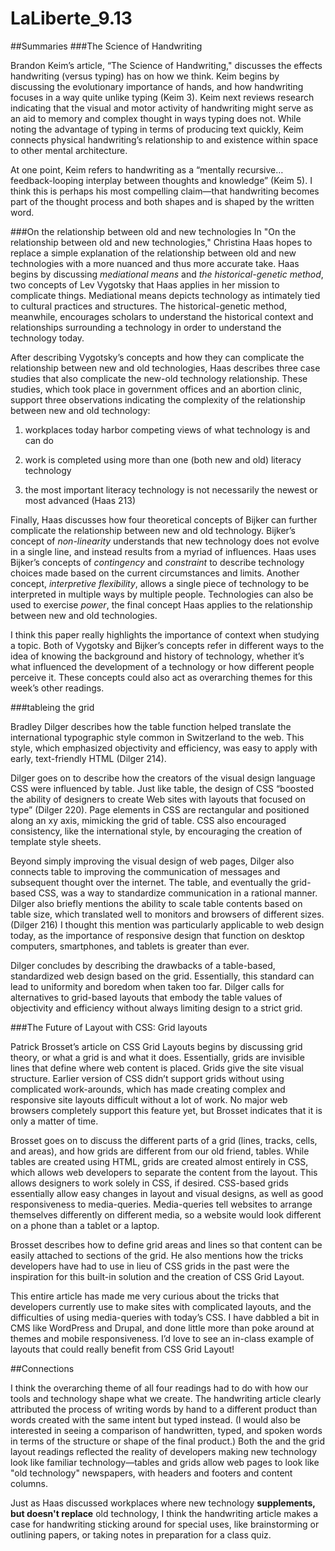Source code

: # LaLiberte_9.13

##Summaries
###The Science of Handwriting

Brandon Keim’s article, “The Science of Handwriting," discusses the effects handwriting (versus typing) has on how we think. Keim begins by discussing the evolutionary importance of hands, and how handwriting focuses in a way quite unlike typing (Keim 3). Keim next reviews research indicating that the visual and motor activity of handwriting might serve as an aid to memory and complex thought in ways typing does not. While noting the advantage of typing in terms of producing text quickly, Keim connects physical handwriting’s relationship to and existence within space to other mental architecture. 

At one point, Keim refers to handwriting as a “mentally recursive…feedback-looping interplay between thoughts and knowledge” (Keim 5). I think this is perhaps his most compelling claim—that handwriting becomes part of the thought process and both shapes and is shaped by the written word.

###On the relationship between old and new technologies
In "On the relationship between old and new technologies," Christina Haas hopes to replace a simple explanation of the relationship between old and new technologies with a more nuanced and thus more accurate take. Haas begins by discussing *mediational means* and *the historical-genetic method*, two concepts of Lev Vygotsky that Haas applies in her mission to complicate things. Mediational means depicts technology as intimately tied to cultural practices and structures. The historical-genetic method, meanwhile, encourages scholars to understand the historical context and relationships surrounding a technology in order to understand the technology today. 

After describing Vygotsky’s concepts and how they can complicate the relationship between new and old technologies, Haas describes three case studies that also complicate the new-old technology relationship. These studies, which took place in government offices and an abortion clinic, support three observations indicating the complexity of the relationship between new and old technology:

1) workplaces today harbor competing views of what technology is and can do

2) work is completed using more than one (both new and old) literacy technology

3) the most important literacy technology is not necessarily the newest or most advanced (Haas 213)

Finally, Haas discusses how four theoretical concepts of Bijker can further complicate the relationship between new and old technology. Bijker’s concept of *non-linearity* understands that new technology does not evolve in a single line, and instead results from a myriad of influences. Haas uses Bijker’s concepts of *contingency* and *constraint* to describe technology choices made based on the current circumstances and limits. Another concept, *interpretive flexibility*, allows a single piece of technology to be interpreted in multiple ways by multiple people. Technologies can also be used to exercise *power*, the final concept Haas applies to the relationship between new and old technologies.

I think this paper really highlights the importance of context when studying a topic. Both of Vygotsky and Bijker’s concepts refer in different ways to the idea of knowing the background and history of technology, whether it’s what influenced the development of a technology or how different people perceive it. These concepts could also act as overarching themes for this week’s other readings.

###tableing the grid

Bradley Dilger describes how the table function helped translate the international typographic style common in Switzerland to the web. This style, which emphasized objectivity and efficiency, was easy to apply with early, text-friendly HTML (Dilger 214).

Dilger goes on to describe how the creators of the visual design language CSS were influenced by table. Just like table, the design of CSS “boosted the ability of designers to create Web sites with layouts that focused on type” (Dilger 220). Page elements in CSS are rectangular and positioned along an xy axis, mimicking the grid of table. CSS also encouraged consistency, like the international style, by encouraging the creation of template style sheets.

Beyond simply improving the visual design of web pages, Dilger also connects table to improving the communication of messages and subsequent thought over the internet. The table, and eventually the grid-based CSS, was a way to standardize communication in a rational manner. Dilger also briefly mentions the ability to scale table contents based on table size, which translated well to monitors and browsers of different sizes. (Dilger 216) I thought this mention was particularly applicable to web design today, as the importance of responsive design that function on desktop computers, smartphones, and tablets is greater than ever. 

Dilger concludes by describing the drawbacks of a table-based, standardized web design based on the grid. Essentially, this standard can lead to uniformity and boredom when taken too far. Dilger calls for alternatives to grid-based layouts that embody the table values of objectivity and efficiency without always limiting design to a strict grid.

###The Future of Layout with CSS: Grid layouts

Patrick Brosset’s article on CSS Grid Layouts begins by discussing grid theory, or what a grid is and what it does. Essentially, grids are invisible lines that define where web content is placed. Grids give the site visual structure. Earlier version of CSS didn’t support grids without using complicated work-arounds, which has made creating complex and responsive site layouts difficult without a lot of work. No major web browsers completely support this feature yet, but Brosset indicates that it is only a matter of time. 

Brosset goes on to discuss the different parts of a grid (lines, tracks, cells, and areas), and how grids are different from our old friend, tables. While tables are created using HTML, grids are created almost entirely in CSS, which allows web developers to separate the content from the layout. This allows designers to work solely in CSS, if desired. CSS-based grids essentially allow easy changes in layout and visual designs, as well as good responsiveness to media-queries. Media-queries tell websites to arrange themselves differently on different media, so a website would look different on a phone than a tablet or a laptop. 

Brosset describes how to define grid areas and lines so that content can be easily attached to sections of the grid. He also mentions how the tricks developers have had to use in lieu of CSS grids in the past were the inspiration for this built-in solution and the creation of CSS Grid Layout.

This entire article has made me very curious about the tricks that developers currently use to make sites with complicated layouts, and the difficulties of using media-queries with today’s CSS. I have dabbled a bit in CMS like WordPress and Drupal, and done little more than poke around at themes and mobile responsiveness. I’d love to see an in-class example of layouts that could really benefit from CSS Grid Layout!

##Connections

I think the overarching theme of all four readings had to do with how our tools and technology shape what we create. The handwriting article clearly attributed the process of writing words by hand to a different product than words created with the same intent but typed instead. (I would also be interested in seeing a comparison of handwritten, typed, and spoken words in terms of the structure or shape of the final product.) Both the <table> and the grid layout readings reflected the reality of developers making new technology look like familiar technology—tables and grids allow web pages to look like "old technology" newspapers, with headers and footers and content columns.

Just as Haas discussed workplaces where new technology **supplements, but doesn't replace** old technology, I think the handwriting article makes a case for handwriting sticking around for special uses, like brainstorming or outlining papers, or taking notes in preparation for a class quiz.



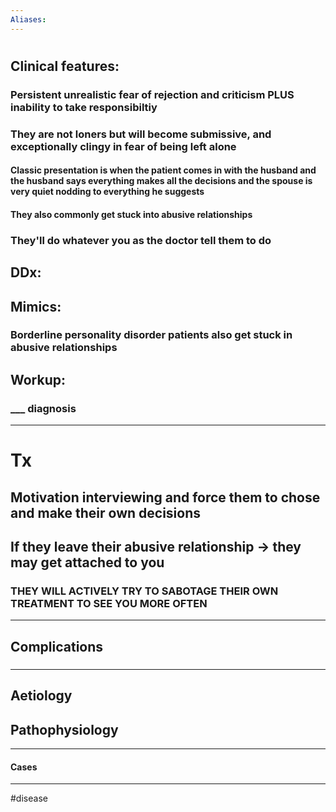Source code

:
 ```yaml
---
Aliases:
---
```

# 
## Clinical features:
### Persistent unrealistic fear of rejection and criticism PLUS inability to take responsibiltiy
### They are not loners but will become submissive, and exceptionally clingy in fear of being left alone
#### Classic presentation is when the patient comes in with the husband and the husband says everything makes all the decisions and the spouse is very quiet nodding to everything he suggests
#### They also commonly get stuck into abusive relationships
### They'll do whatever you as the doctor tell them to do
## DDx:
###
## Mimics:
### Borderline personality disorder patients also get stuck in abusive relationships 
## Workup:
### ___ diagnosis
---
# Tx
## Motivation interviewing and force them to chose and make their own decisions
## If they leave their abusive relationship -> they may get attached to you
### THEY WILL ACTIVELY TRY TO SABOTAGE THEIR OWN TREATMENT TO SEE YOU MORE OFTEN

---
## Complications
###

---
## Aetiology
## Pathophysiology

---
#### Cases


---
#disease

------------------------------------

*Task item*. Repeat, line for line and exactly, the material from its first line through the line that contains "the technology today.", both ends included; no pictures belong in the copy.

*Exercise solution*.
Source code

: # LaLiberte_9.13

##Summaries
###The Science of Handwriting

Brandon Keim’s article, “The Science of Handwriting," discusses the effects handwriting (versus typing) has on how we think. Keim begins by discussing the evolutionary importance of hands, and how handwriting focuses in a way quite unlike typing (Keim 3). Keim next reviews research indicating that the visual and motor activity of handwriting might serve as an aid to memory and complex thought in ways typing does not. While noting the advantage of typing in terms of producing text quickly, Keim connects physical handwriting’s relationship to and existence within space to other mental architecture. 

At one point, Keim refers to handwriting as a “mentally recursive…feedback-looping interplay between thoughts and knowledge” (Keim 5). I think this is perhaps his most compelling claim—that handwriting becomes part of the thought process and both shapes and is shaped by the written word.

###On the relationship between old and new technologies
In "On the relationship between old and new technologies," Christina Haas hopes to replace a simple explanation of the relationship between old and new technologies with a more nuanced and thus more accurate take. Haas begins by discussing *mediational means* and *the historical-genetic method*, two concepts of Lev Vygotsky that Haas applies in her mission to complicate things. Mediational means depicts technology as intimately tied to cultural practices and structures. The historical-genetic method, meanwhile, encourages scholars to understand the historical context and relationships surrounding a technology in order to understand the technology today. 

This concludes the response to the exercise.